Wednesday, January 04, 2017 10:01 pm

NHL's oldest ex-player dies

JIMMY GOLEN | Associated Press

BOSTON – Milt Schmidt, the hockey hall of famer who led Boston to two Stanley Cup championships as the center of the "Kraut Line," served Canada in World War II and returned to the NHL to win its MVP award and two more titles as the Bruins general manager, died on Wednesday, the team said.

He was 98.

Schmidt was the oldest living NHL player. He was the only person in Bruins history to serve as captain, coach and general manager.

"It would be a challenge to find anyone who took greater pride in being a Boston Bruin than Milt Schmidt did – be it as a player, an executive or an ambassador over the 80-plus years he served the franchise, the city of Boston and the National Hockey League," commissioner Gary Bettman said in a statement.

Schmidt’s Boston teams won the Stanley Cup in 1939 and in ‘41. When he enlisted in the Royal Canadian Air Force two months after Pearl Harbor along with "Kraut Line" mates Woody Dumart and Bobby Bauer, they were carried off the ice on the shoulders of the archrival Montreal Canadiens.

"When they grabbed Bobby, Woody and myself, we felt like saying, ‘What are they doing?’ Well we found out in a hurry that they all grabbed us and carried us off the ice," Schmidt said before a 2016 ceremony to mark the 80th anniversary of his NHL debut. "That goes to show you that you have friends – although you are bitter enemies, you had friends in the National Hockey League. Not necessarily on the ice, but off the ice."

A native of Kitchener, Ontario, Milton Conrad Schmidt played with Bauer and Dumart in the junior leagues before they were reunited as the "Kraut Line" in the NHL for the 1936-37 season.
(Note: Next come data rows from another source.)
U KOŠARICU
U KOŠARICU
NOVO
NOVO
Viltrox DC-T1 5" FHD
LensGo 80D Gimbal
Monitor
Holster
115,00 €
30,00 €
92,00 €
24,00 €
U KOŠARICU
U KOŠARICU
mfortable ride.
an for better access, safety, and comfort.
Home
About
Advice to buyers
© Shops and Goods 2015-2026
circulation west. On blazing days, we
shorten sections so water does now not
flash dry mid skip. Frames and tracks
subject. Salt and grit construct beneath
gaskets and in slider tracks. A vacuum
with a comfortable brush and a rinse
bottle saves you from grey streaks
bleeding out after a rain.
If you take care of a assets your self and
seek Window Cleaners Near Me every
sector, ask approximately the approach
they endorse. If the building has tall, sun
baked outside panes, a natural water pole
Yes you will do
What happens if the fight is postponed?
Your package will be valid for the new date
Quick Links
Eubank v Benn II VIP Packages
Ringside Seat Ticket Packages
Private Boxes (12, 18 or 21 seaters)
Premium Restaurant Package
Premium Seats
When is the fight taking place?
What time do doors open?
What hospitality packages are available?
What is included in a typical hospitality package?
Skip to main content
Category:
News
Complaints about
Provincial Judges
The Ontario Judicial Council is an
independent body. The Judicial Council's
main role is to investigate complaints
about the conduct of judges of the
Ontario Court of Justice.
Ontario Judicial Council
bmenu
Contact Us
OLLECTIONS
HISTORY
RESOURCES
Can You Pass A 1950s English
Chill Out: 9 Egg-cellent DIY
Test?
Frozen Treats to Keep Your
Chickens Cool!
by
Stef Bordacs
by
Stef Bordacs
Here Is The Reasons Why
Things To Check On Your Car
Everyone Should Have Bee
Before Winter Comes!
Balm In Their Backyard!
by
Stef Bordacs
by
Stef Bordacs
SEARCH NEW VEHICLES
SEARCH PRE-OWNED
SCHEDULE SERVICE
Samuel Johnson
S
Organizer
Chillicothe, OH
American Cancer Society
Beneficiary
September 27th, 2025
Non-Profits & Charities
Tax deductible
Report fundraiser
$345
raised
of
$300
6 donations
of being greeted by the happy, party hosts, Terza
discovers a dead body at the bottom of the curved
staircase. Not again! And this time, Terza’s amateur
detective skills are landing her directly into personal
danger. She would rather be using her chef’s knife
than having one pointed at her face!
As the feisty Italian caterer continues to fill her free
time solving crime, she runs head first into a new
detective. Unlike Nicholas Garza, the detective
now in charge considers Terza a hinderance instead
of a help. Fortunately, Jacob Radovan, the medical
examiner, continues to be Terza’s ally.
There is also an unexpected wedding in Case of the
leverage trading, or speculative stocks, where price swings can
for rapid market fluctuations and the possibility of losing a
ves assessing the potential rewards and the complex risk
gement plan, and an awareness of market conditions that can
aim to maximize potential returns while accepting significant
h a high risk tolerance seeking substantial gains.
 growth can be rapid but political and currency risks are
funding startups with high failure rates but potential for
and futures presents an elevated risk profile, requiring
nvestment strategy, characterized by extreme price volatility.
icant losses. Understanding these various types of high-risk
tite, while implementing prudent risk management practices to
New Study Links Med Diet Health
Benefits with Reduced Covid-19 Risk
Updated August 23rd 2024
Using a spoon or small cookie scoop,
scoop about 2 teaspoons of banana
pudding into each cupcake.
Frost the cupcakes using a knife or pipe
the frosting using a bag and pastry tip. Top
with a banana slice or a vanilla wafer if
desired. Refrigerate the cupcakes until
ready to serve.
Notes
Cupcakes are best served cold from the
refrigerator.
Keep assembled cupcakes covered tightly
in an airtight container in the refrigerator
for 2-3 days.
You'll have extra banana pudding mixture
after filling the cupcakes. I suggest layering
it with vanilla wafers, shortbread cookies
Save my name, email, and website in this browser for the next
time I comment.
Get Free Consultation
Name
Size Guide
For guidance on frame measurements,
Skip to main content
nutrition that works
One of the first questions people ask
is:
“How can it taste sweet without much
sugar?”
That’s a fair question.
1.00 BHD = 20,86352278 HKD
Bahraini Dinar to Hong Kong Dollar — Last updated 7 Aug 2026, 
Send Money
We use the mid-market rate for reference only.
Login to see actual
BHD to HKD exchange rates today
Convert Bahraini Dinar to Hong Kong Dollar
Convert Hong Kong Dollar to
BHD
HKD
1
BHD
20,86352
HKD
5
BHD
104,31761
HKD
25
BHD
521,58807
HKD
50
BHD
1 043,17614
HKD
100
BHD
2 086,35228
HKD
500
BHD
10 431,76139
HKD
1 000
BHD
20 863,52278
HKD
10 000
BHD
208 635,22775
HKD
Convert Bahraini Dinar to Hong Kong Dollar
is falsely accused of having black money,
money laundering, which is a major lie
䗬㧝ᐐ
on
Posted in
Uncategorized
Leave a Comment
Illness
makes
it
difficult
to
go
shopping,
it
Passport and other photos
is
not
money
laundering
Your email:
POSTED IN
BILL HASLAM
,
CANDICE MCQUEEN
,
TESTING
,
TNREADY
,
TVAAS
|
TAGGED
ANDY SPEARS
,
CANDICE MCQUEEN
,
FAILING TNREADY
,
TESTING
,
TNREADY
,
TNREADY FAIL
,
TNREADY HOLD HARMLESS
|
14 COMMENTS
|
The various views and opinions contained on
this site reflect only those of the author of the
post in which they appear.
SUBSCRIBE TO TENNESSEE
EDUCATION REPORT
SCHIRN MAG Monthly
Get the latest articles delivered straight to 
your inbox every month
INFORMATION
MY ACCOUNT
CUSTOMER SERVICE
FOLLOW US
With the three players of German heritage, the Bruins won two NHL championships, and in 1940 the linemates finished as the top three scorers in the league – the only time teammates finished 1-2-3 in scoring.

Schmidt missed three full seasons for World War II but returned to score career highs of 27 goals and 62 points in the 1946-47 season. He won the 1951 Hart Memorial Trophy as the league’s most valuable player after totaling 61 points in 62 games.

Schmidt played four more seasons before retiring at the age of 36 with 229 goals, 346 assists and 466 penalty minutes. He was inducted into the Hockey Hall of Fame in 1961. The Bruins retired his No. 15 in 1980. His coaching record during two stints on the Bruins bench was 245-360-121 in 726 games.